Your eggs have now matured, and 34 to 36 hours after your trigger injection we collect them from your ovaries.
It's a quick procedure, though performed under anaesthetic. You will be asleep during the entire procedure.
We collect your eggs using transvaginal ultrasound. That means we use a thin needle with suction through the vagina, retrieving eggs from the follicles. If we cannot access the follicles through the vagina you may be scheduled to have the eggs collected via laparoscopy, through the abdomen.
The eggs are then placed in a culture, in a dish, where they are assessed.
After the procedure, you may feel some discomfort. You will be prescribed some pain killers and this feeling should subside after a few days.
On the same day of surgery, the semen sample is produced. The semen fluid is separated from the sperm, and the sperm is prepared for fertilisation in our lab.
If your partner cannot ejaculate, or if his ejaculate does not contain sperm, we can extract sperm directly from a testicle using testicular aspiration, or TESA.
If it is known in advance that there are no sperm, your doctor can discuss the possible use of donor sperm.
The prepared semen and eggs are brought together in a dish and incubated. The dish can have up to 100,000 sperm per egg. Fertilisation is checked the following day. Over the next few days, the embryos develop.
If the quality of the sperm is poor due to low numbers or reduced motility, we can perform intracytoplasmic sperm injection (ICSI). This is when we inject an egg with a single sperm.
“The ICSI method involves the injection of one healthy sperm into each egg. Fertilisation is dependant on a good quality egg and a good quality sperm.”
Dr John Ryan | Scientific Director at Fertility Specialists of WA
If we successfully fertilise more than a few eggs, we can freeze the remaining embryos. They can be used in future treatment cycles should the current round not be successful.
About five days after your egg collection, we transfer a fertilised egg (known as an embryo) into your uterus. If we use frozen embryos, this can happen months or even years after your egg collection.

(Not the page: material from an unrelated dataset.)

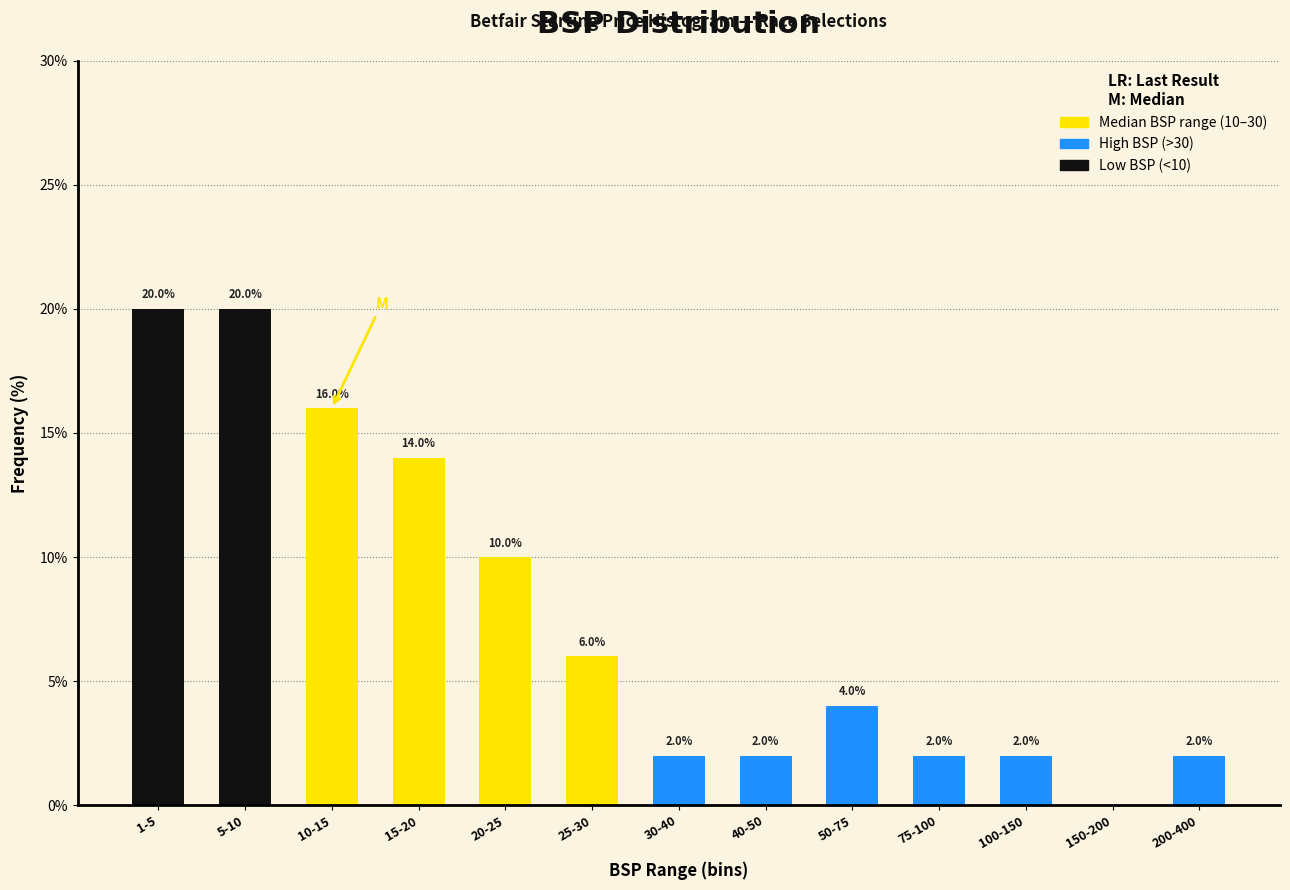

Reading left to right, extract all data points from this chart.

1-5=20.0	5-10=20.0	10-15=16.0	15-20=14.0	20-25=10.0	25-30=6.0	30-40=2.0	40-50=2.0	50-75=4.0	75-100=2.0	100-150=2.0	150-200=0.0	200-400=2.0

This procedure is quick and usually painless, so you don’t need an anaesthetic. We insert a catheter through your cervix — similar to having a pap smear. This allows us to carefully place the embryo or embryos into your uterus.
It is possible to transfer more than one embryo. However, this increases the risk of a multiple pregnancy. We only consider transferring more than one embryo in specific cases. At our clinic, we aim to transfer one good-quality embryo.
- IVF treatment can be carried out in eight steps.
- Through hormone injections, we prepare your body for egg collection.
- Your treatment is continuously and closely monitored to make sure everything is going to plan.
If the embryo transfer is successful, it will implant within 3 to 5 days. Around two weeks after the transfer, we test for pregnancy using a blood test. This is more precise than a standard home pregnancy test.
If you have fallen pregnant, the next step in your important journey starts. Our clinic can accommodate you for the first seven weeks of your pregnancy to ensure everything is going as planned.
What if my pregnancy test is negative?
If the pregnancy test is negative, we will review your past cycle and discuss what happens next:
- You may want to consider going through the IVF steps again.
- If you have embryos stored, you may want to have a frozen embryo transfer cycle
Our specialised fertility clinic in Perth also offers psychological counselling to help you process the experience and the treatment.